What you need to do:
Copy out the full post about the latest CAPP advertisement word for word.

Another CAPP ad

The Canadian Association of Petroleum Producers has restarted its campaign to green-wash the tar-sands. I will be failing in my duty if I do not comment on the latest ad.

The star is Chelsie Klasson, who works in community relations for Imperial Oil.  She beams from the page in a head and shoulder shot accompanied by the headline: ‘Every day I see the positive impact oil sands development is having on our communities’.  

She continues: ‘Working in community relations I get to see how tax dollars and royalty payments from oil sands development are making a difference. It’s funding hospitals, schools and social programs. I tell everyone I possibly can about how the oil sands are having a really positive impact on our communities.’

CAPP ad connoisseurs (we happy few) will notice the difference between this ad and the previous series.  Chelsie stands against a blurred background — though you can just read the word ‘hospital’.  Gone are the pristine lakes and woodland scenery, which were such inappropriate backdrops for justifying an industry which is transforming northern Alberta into Mordor. Does this represent a move by CAPP to meet its critics half-way? If only.

Source data:
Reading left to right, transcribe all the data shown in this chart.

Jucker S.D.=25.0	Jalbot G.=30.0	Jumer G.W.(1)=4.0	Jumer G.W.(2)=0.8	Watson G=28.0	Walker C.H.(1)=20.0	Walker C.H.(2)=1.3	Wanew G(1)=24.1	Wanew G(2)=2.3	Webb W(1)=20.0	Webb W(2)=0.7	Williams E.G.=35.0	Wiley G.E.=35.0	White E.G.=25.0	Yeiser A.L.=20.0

Finished exercise:
Another CAPP ad

The Canadian Association of Petroleum Producers has restarted its campaign to green-wash the tar-sands. I will be failing in my duty if I do not comment on the latest ad.

The star is Chelsie Klasson, who works in community relations for Imperial Oil.  She beams from the page in a head and shoulder shot accompanied by the headline: ‘Every day I see the positive impact oil sands development is having on our communities’.  

She continues: ‘Working in community relations I get to see how tax dollars and royalty payments from oil sands development are making a difference. It’s funding hospitals, schools and social programs. I tell everyone I possibly can about how the oil sands are having a really positive impact on our communities.’

CAPP ad connoisseurs (we happy few) will notice the difference between this ad and the previous series.  Chelsie stands against a blurred background — though you can just read the word ‘hospital’.  Gone are the pristine lakes and woodland scenery, which were such inappropriate backdrops for justifying an industry which is transforming northern Alberta into Mordor. Does this represent a move by CAPP to meet its critics half-way? If only.